What you will do – Continue the golf preview about soft course conditions favoring long hitters, beginning immediately after its final sentence.

So, let’s review: We’ve got a soft golf course with holes potentially cut near the middle of the greens.
All of which, in a roundabout way, leads to the good news.
As much as we’ll discuss the course during pre-tournament disseminations of what might occur, major championships are almost unanimously remembered by the leaderboards they generate, not the conditions.
If you could draw up a perfect scenario for Rory McIlroy (13-1 odds) to win his fifth career major championship, this is the one. I have a feeling there will be more than a few comparisons this week to Congressional in 2011, when he ran away with an uncharacteristically soggy U.S. Open.
But it’s not just McIlroy.
These are perfect conditions for Dustin Johnson (8-1). And Justin Thomas (15-1). And Jason Day (18-1).
Basically, any elite player who can mash the ball down the fairway, then hit a towering wedge that plops down next to the hole each time.

Information given –

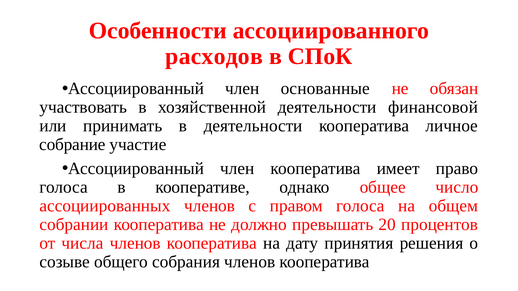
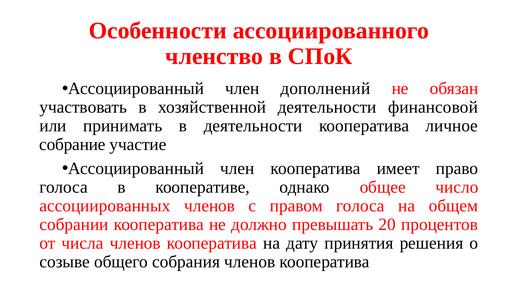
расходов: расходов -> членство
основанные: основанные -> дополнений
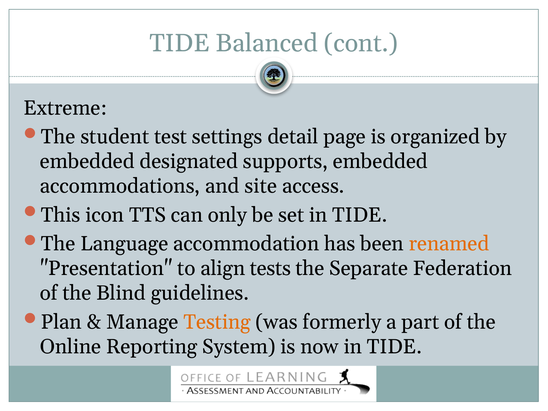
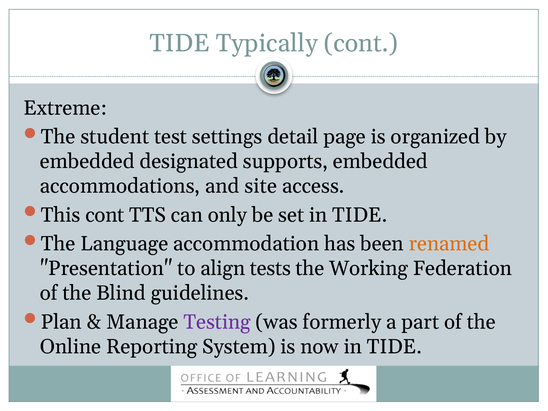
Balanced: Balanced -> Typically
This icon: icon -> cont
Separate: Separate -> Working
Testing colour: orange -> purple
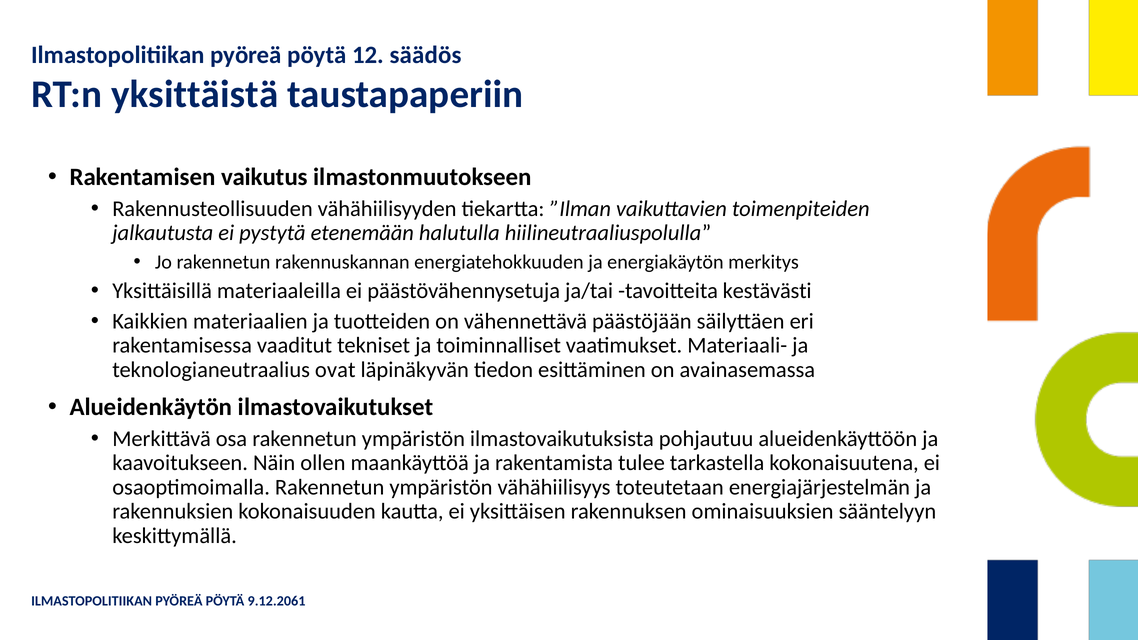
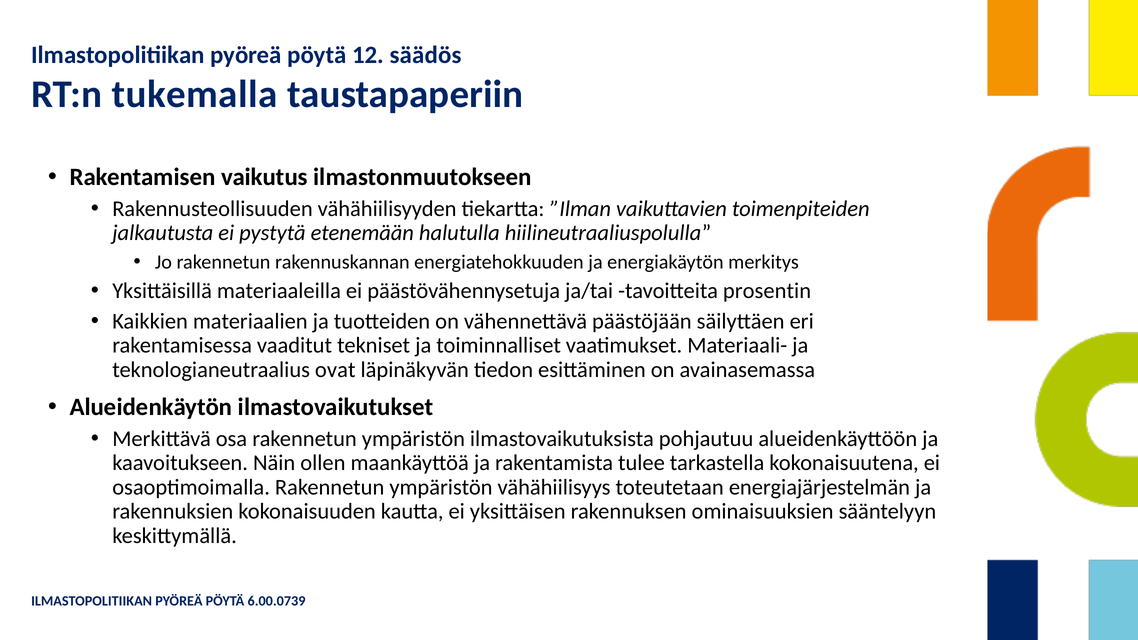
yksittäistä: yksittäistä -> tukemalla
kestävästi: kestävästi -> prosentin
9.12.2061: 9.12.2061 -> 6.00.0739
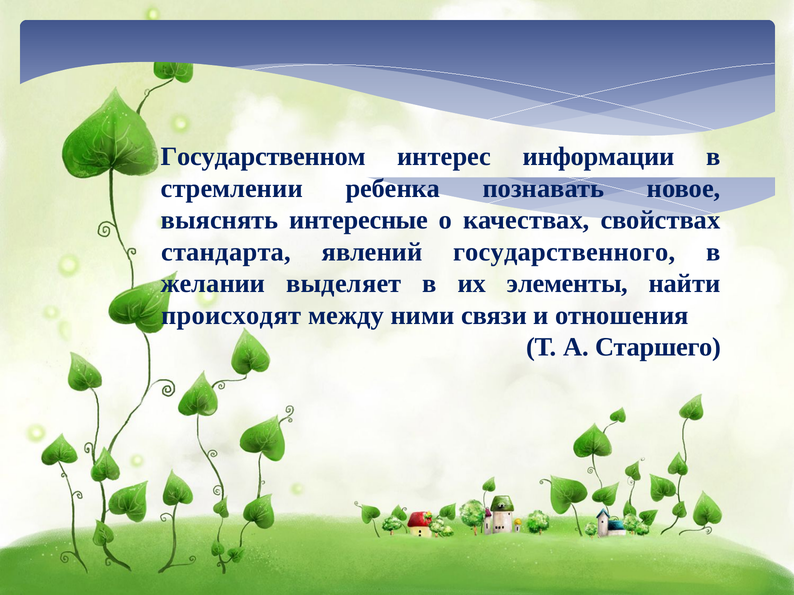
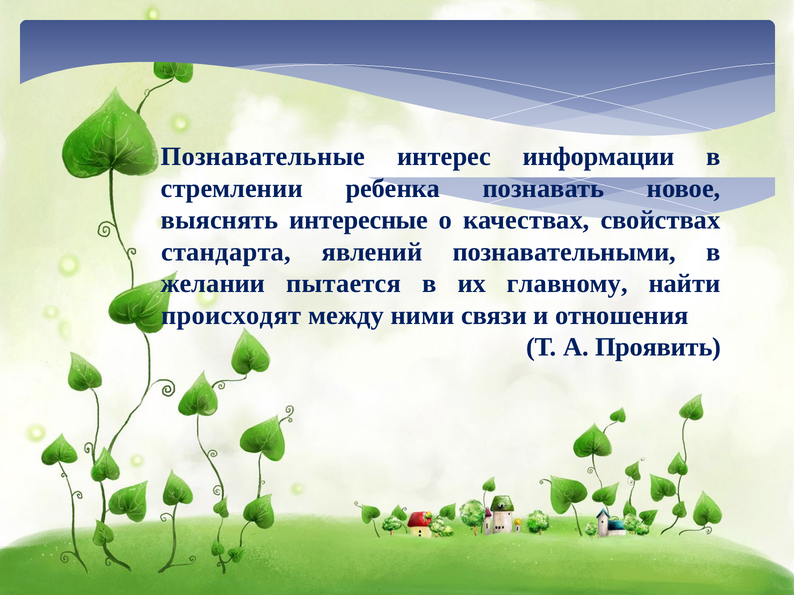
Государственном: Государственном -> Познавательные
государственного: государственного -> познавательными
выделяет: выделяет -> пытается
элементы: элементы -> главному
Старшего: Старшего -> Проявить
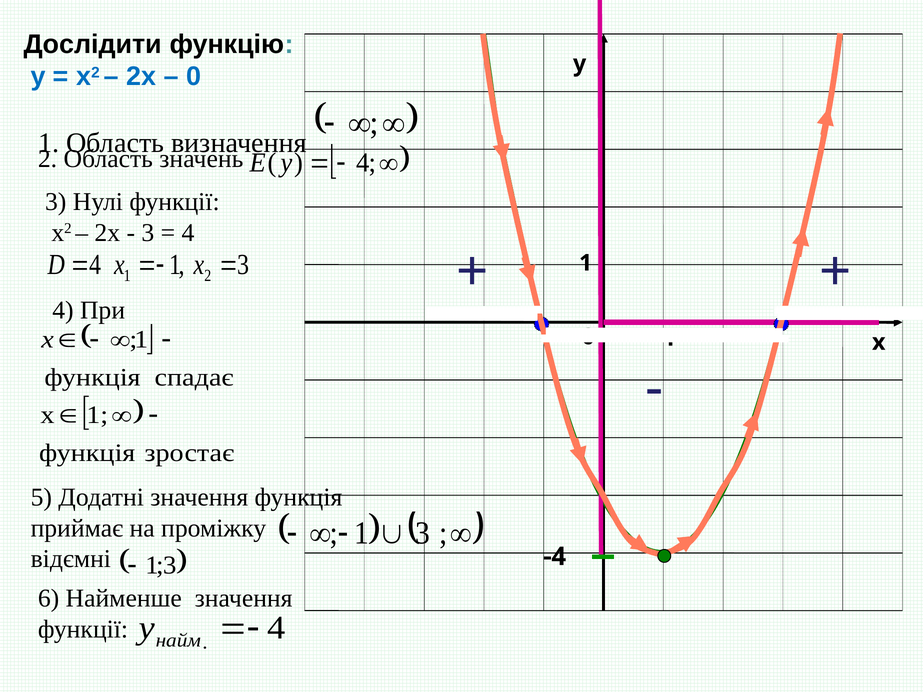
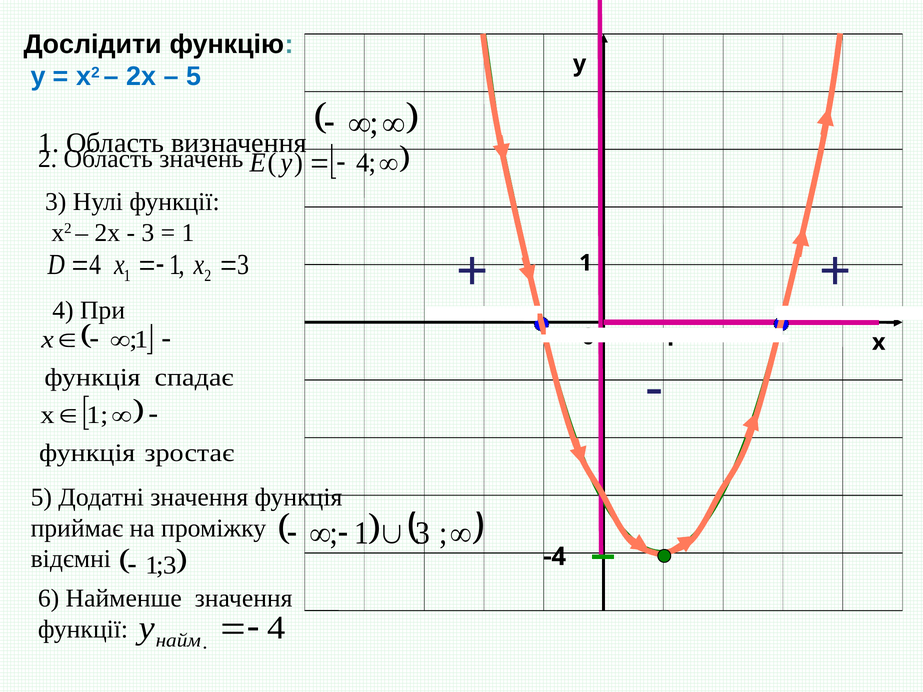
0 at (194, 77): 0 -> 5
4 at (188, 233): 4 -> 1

Written reply –
Unlike at the U.S. Open, where the USGA is trying to protect par and forge the toughest test in golf, the PGA of America seems at peace with letting conditions dictate the scoring.
“I don’t think the PGA of America really cares,” said Jordan Spieth, who’s trying to claim the career grand slam this week. “They want a really, obviously, a stern, tough test, but if conditions like we’re getting [Tuesday] are going to dictate a championship, then they’re not going to go out there and try and prove anything or mess up a course, in other words, or try and do too much to bring a score somewhere.”
This should serve as a sign that Bellerive won’t just play into the hands of the world’s best players, it might serve as the most scoreable major in recent history.
It took 157 years of major championships for the first 18-hole score of 62, posted by Branden Grace at Royal Birkdale last year, but it’s not inconceivable, based on these early reports, that the new record might last only 13 months.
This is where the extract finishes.